### PAGE EXTRACT ###

How I Helped My Son Embrace His Dark Side

We are discussing the intricacies of Santa Claus, as one tends to do with a six-year-old when the air turns cold. Eventually we get around to the idea that Old Saint Nick is very, very old and, by most accounts, probably immortal.

“Like a vampire,” says Zev.

“Sure. But one who gives you presents instead of sucking your blood.”

“But vampires also give you the best thing ever.”
“What’s that?”
“Being immortal.”
“Interesting. But you’d have to live forever by sleeping in a coffin and drinking blood…” “That’d be okay,” says Zev. “It’s a good exchange.”

This kind of quick departure — from the conventions of childhood holiday lore to speculations about the undead — has become a common part of our conversations these days. My boy is a ray of sunshine, but he’s got a dark, distinctly morbid side, too.

### DATA EXTRACT ###

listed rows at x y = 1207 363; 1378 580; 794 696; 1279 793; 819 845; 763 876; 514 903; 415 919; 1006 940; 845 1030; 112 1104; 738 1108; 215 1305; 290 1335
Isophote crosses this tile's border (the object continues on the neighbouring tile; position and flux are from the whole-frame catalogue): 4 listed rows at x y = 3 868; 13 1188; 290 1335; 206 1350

###

▶ **EXERCISES TO COMPLETE**:
a - In the piece about a son's dark side, replace "Santa Claus" with "Father Christmas" and write out again the part that opens with the words containing "We are discussing" and closes with "accounts, probably immortal.".
b - In the piece about a son's dark side, what does Zev say is the best thing vampires give you?

▶ **FINAL ANSWERS**:
a -
We are discussing the intricacies of Father Christmas, as one tends to do with a six-year-old when the air turns cold. Eventually we get around to the idea that Old Saint Nick is very, very old and, by most accounts, probably immortal.

b - Being immortal.